Giliran 100 Ekonom Minta Presiden Terbitkan Perpu KPK

Jakarta, Gatra.com – Sejumlah ekonom mengirim surat terbuka kepada Presiden Joko Widodo yang berisi Rekomendasi Ekonom terkait dampak pelemahan penindakan dan pencegahan korupsi terhadap perekonomian Indonesia pada pukul 13.50, di Hotel Westin, Kamis (17/8). 

Ada sebanyak 100 ekonom telah membubuhkan tanda tangan di dalam surat tersebut.

Salah satu ekonom yang membubuhkan tanda tangan, Direktur Riset Center of Reforms on Economics (CORE), Piter Abdullah Redjalam berharap Presiden Joko Widodo segera mengeluarkan Peraturan Pengganti Undang-Undang (Perppu) mengenai KPK.

"Kita bisa lihat beberapa bukan terakhir. Isu pekemahan KPK sangat masif. Kita kehilangan putra-putra terbaik yang jadi korban. Ekonomi nggak bisa diganggu. Saya harap keluarnya Perppu kegaduhan ini bisa dihentikan. Selama tidak bisa dihentikan akan terus gaduh," kata Piter kepada awak media di Hotel Westin, Jakarta, Kamis (17/10).

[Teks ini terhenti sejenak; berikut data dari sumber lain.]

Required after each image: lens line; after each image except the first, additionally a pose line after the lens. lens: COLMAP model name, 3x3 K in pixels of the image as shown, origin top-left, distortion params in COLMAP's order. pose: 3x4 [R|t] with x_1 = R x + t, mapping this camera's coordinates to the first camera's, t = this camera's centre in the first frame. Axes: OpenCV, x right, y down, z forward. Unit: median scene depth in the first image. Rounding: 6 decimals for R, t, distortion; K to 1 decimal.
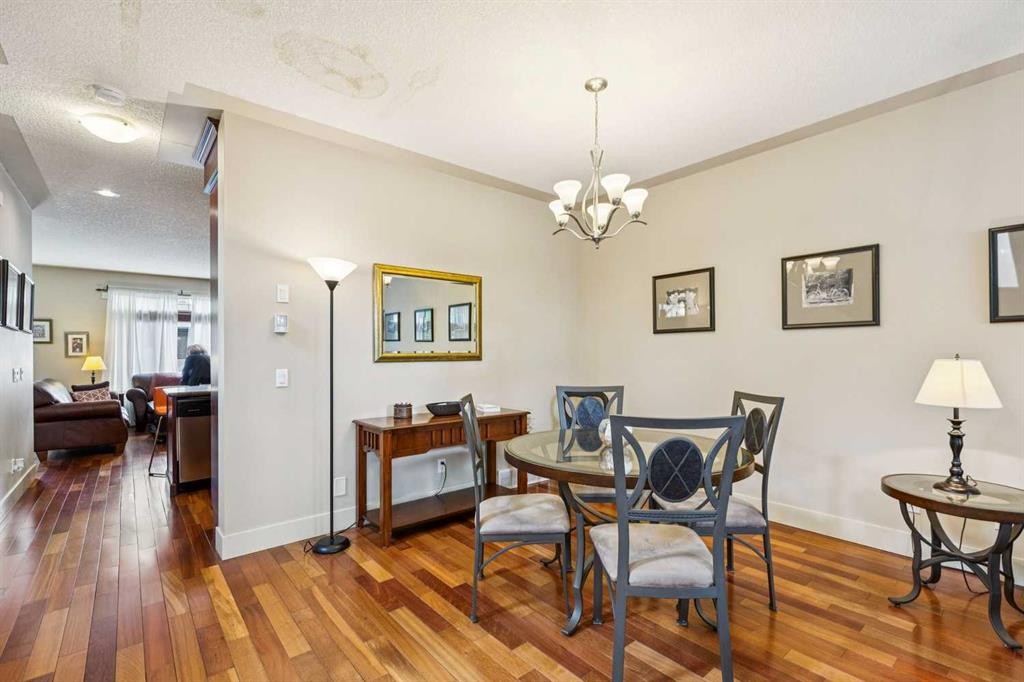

Piter menuturkan berbagai naskah akademik yang dilampirkan dalam surat tersebut, menunjukkan bahwa korupsi berdampak negatif terhadap perekonomian karena menghambat aktivitas ekonomi.

"Indeks persepsi korupsi kita membaik sejak adanya KPK. Ini masih asumsi undang-undang KPK melemahkan KPK. Tapi, kita tidak mau ambil risiko. Kalau itu terbukti melemahkan KPK, indeks korupsi memburuk kembali, sehingga daya saing kita memburuk kembali," terangnya.

Ekonom Senior Institute for Development of Economics and Finance (INDEF), Didik Junaidi Rachbini berpendapat Presiden masih menghitung mengeluarkan Perppu KPK karena merupakan bagian dari partai politik. Pelemahan KPK merupakan produk dari partai politik.

"Presiden harus berpikir bahwa KPK sangat berdampak pada ekonomi. Makin tidak efisien (ekonomi). ICORE (Incremental Capital Output Ratio) kita di ASEAN tertinggi, sudah enam lebih," ungkapnya.

Didik mengibaratkan ekonomi Indonesia seperti bensin. Apabila Indonesia mengeluarkan dua liter bensin per kilometer, Singapura hanya perlu mengeluarkan satu liter bensin tiap kilometernya. 

"Jadi ekonomi tidak efisien," tegasnya.

Alih-alih mengubah Undang-Undang KPK, Didik menyarankan sebaiknya pemerintah memperbaiki daya saing ekonomi.

Didik mengaku tertarik untuk bergabung dengan ekonom yang menandatangani surat rekomendasi tersebut. 

"Saya setuju (tanda tangan). Nggak apa-apa, nggak ada masalah. Cuma saya lupa bagaimaan itu nanti (mendaftarkan diri)," katanya.